> **THE TASK**
Below is a set of entries; copy all of them exactly.

> **RECORDS FOR THE TASK**
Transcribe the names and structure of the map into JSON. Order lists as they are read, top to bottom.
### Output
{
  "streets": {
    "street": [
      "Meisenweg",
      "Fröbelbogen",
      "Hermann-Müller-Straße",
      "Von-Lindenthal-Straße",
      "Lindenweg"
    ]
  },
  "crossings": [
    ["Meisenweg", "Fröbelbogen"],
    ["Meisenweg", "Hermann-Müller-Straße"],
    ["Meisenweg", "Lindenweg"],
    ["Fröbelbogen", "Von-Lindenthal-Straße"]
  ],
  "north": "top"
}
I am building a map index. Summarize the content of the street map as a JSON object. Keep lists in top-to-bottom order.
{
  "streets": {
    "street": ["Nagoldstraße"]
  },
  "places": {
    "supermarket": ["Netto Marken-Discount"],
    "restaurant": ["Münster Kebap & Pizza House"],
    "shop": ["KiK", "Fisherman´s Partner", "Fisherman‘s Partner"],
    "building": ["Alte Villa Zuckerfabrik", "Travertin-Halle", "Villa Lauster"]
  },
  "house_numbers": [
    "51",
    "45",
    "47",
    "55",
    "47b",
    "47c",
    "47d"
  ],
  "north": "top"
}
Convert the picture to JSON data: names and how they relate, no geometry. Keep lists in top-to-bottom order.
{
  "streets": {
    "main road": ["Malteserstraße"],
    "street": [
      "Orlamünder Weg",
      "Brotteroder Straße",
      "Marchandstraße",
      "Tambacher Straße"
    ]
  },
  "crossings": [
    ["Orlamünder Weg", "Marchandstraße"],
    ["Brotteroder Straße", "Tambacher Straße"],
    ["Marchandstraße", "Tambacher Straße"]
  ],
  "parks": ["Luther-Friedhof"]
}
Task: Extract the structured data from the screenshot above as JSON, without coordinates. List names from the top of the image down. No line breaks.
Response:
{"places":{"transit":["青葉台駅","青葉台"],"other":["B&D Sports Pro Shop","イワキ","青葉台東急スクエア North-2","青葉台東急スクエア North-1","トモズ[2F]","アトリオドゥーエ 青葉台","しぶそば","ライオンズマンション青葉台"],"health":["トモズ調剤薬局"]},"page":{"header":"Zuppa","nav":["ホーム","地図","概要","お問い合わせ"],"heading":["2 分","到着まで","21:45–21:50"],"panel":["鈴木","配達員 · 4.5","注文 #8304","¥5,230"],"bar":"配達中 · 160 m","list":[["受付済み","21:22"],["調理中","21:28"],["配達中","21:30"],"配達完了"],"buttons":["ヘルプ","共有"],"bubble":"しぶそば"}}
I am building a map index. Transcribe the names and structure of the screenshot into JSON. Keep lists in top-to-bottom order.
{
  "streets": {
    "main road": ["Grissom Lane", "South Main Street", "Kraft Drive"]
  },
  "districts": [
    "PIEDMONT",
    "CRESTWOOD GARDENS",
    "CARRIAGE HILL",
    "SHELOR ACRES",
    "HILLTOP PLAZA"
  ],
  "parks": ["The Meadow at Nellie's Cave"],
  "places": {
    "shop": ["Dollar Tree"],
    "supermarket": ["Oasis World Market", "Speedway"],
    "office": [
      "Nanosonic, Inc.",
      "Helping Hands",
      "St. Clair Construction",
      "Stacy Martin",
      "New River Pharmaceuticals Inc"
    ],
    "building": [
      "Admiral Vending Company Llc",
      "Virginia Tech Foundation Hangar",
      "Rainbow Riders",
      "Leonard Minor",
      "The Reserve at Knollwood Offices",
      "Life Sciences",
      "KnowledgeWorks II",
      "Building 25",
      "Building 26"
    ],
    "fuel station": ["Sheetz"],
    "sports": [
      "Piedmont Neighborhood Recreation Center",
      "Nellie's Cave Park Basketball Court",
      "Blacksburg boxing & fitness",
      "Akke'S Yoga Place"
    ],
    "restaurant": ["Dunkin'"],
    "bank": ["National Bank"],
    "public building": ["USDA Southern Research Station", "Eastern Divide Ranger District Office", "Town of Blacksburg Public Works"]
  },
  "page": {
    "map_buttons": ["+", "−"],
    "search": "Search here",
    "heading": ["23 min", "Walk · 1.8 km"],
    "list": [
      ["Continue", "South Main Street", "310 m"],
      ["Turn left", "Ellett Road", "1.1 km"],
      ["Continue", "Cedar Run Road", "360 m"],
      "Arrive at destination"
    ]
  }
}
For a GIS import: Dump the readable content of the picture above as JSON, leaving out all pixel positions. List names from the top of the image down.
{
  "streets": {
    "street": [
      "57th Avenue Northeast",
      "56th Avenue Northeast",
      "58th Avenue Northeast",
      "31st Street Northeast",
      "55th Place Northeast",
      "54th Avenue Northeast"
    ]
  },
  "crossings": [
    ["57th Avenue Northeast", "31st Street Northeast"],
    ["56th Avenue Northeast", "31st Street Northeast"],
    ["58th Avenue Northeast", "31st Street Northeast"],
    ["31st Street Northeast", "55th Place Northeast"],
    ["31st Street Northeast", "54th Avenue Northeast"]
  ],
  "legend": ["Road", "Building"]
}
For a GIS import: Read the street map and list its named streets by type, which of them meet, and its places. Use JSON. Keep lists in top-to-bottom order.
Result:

> **RESULT**
Transcribe the names and structure of the map into JSON. Order lists as they are read, top to bottom.
### Output
{
  "streets": {
    "street": [
      "Meisenweg",
      "Fröbelbogen",
      "Hermann-Müller-Straße",
      "Von-Lindenthal-Straße",
      "Lindenweg"
    ]
  },
  "crossings": [
    ["Meisenweg", "Fröbelbogen"],
    ["Meisenweg", "Hermann-Müller-Straße"],
    ["Meisenweg", "Lindenweg"],
    ["Fröbelbogen", "Von-Lindenthal-Straße"]
  ],
  "north": "top"
}
I am building a map index. Summarize the content of the street map as a JSON object. Keep lists in top-to-bottom order.
{
  "streets": {
    "street": ["Nagoldstraße"]
  },
  "places": {
    "supermarket": ["Netto Marken-Discount"],
    "restaurant": ["Münster Kebap & Pizza House"],
    "shop": ["KiK", "Fisherman´s Partner", "Fisherman‘s Partner"],
    "building": ["Alte Villa Zuckerfabrik", "Travertin-Halle", "Villa Lauster"]
  },
  "house_numbers": [
    "51",
    "45",
    "47",
    "55",
    "47b",
    "47c",
    "47d"
  ],
  "north": "top"
}
Convert the picture to JSON data: names and how they relate, no geometry. Keep lists in top-to-bottom order.
{
  "streets": {
    "main road": ["Malteserstraße"],
    "street": [
      "Orlamünder Weg",
      "Brotteroder Straße",
      "Marchandstraße",
      "Tambacher Straße"
    ]
  },
  "crossings": [
    ["Orlamünder Weg", "Marchandstraße"],
    ["Brotteroder Straße", "Tambacher Straße"],
    ["Marchandstraße", "Tambacher Straße"]
  ],
  "parks": ["Luther-Friedhof"]
}
Task: Extract the structured data from the screenshot above as JSON, without coordinates. List names from the top of the image down. No line breaks.
Response:
{"places":{"transit":["青葉台駅","青葉台"],"other":["B&D Sports Pro Shop","イワキ","青葉台東急スクエア North-2","青葉台東急スクエア North-1","トモズ[2F]","アトリオドゥーエ 青葉台","しぶそば","ライオンズマンション青葉台"],"health":["トモズ調剤薬局"]},"page":{"header":"Zuppa","nav":["ホーム","地図","概要","お問い合わせ"],"heading":["2 分","到着まで","21:45–21:50"],"panel":["鈴木","配達員 · 4.5","注文 #8304","¥5,230"],"bar":"配達中 · 160 m","list":[["受付済み","21:22"],["調理中","21:28"],["配達中","21:30"],"配達完了"],"buttons":["ヘルプ","共有"],"bubble":"しぶそば"}}
I am building a map index. Transcribe the names and structure of the screenshot into JSON. Keep lists in top-to-bottom order.
{
  "streets": {
    "main road": ["Grissom Lane", "South Main Street", "Kraft Drive"]
  },
  "districts": [
    "PIEDMONT",
    "CRESTWOOD GARDENS",
    "CARRIAGE HILL",
    "SHELOR ACRES",
    "HILLTOP PLAZA"
  ],
  "parks": ["The Meadow at Nellie's Cave"],
  "places": {
    "shop": ["Dollar Tree"],
    "supermarket": ["Oasis World Market", "Speedway"],
    "office": [
      "Nanosonic, Inc.",
      "Helping Hands",
      "St. Clair Construction",
      "Stacy Martin",
      "New River Pharmaceuticals Inc"
    ],
    "building": [
      "Admiral Vending Company Llc",
      "Virginia Tech Foundation Hangar",
      "Rainbow Riders",
      "Leonard Minor",
      "The Reserve at Knollwood Offices",
      "Life Sciences",
      "KnowledgeWorks II",
      "Building 25",
      "Building 26"
    ],
    "fuel station": ["Sheetz"],
    "sports": [
      "Piedmont Neighborhood Recreation Center",
      "Nellie's Cave Park Basketball Court",
      "Blacksburg boxing & fitness",
      "Akke'S Yoga Place"
    ],
    "restaurant": ["Dunkin'"],
    "bank": ["National Bank"],
    "public building": ["USDA Southern Research Station", "Eastern Divide Ranger District Office", "Town of Blacksburg Public Works"]
  },
  "page": {
    "map_buttons": ["+", "−"],
    "search": "Search here",
    "heading": ["23 min", "Walk · 1.8 km"],
    "list": [
      ["Continue", "South Main Street", "310 m"],
      ["Turn left", "Ellett Road", "1.1 km"],
      ["Continue", "Cedar Run Road", "360 m"],
      "Arrive at destination"
    ]
  }
}
For a GIS import: Dump the readable content of the picture above as JSON, leaving out all pixel positions. List names from the top of the image down.
{
  "streets": {
    "street": [
      "57th Avenue Northeast",
      "56th Avenue Northeast",
      "58th Avenue Northeast",
      "31st Street Northeast",
      "55th Place Northeast",
      "54th Avenue Northeast"
    ]
  },
  "crossings": [
    ["57th Avenue Northeast", "31st Street Northeast"],
    ["56th Avenue Northeast", "31st Street Northeast"],
    ["58th Avenue Northeast", "31st Street Northeast"],
    ["31st Street Northeast", "55th Place Northeast"],
    ["31st Street Northeast", "54th Avenue Northeast"]
  ],
  "legend": ["Road", "Building"]
}
For a GIS import: Read the street map and list its named streets by type, which of them meet, and its places. Use JSON. Keep lists in top-to-bottom order.
Result:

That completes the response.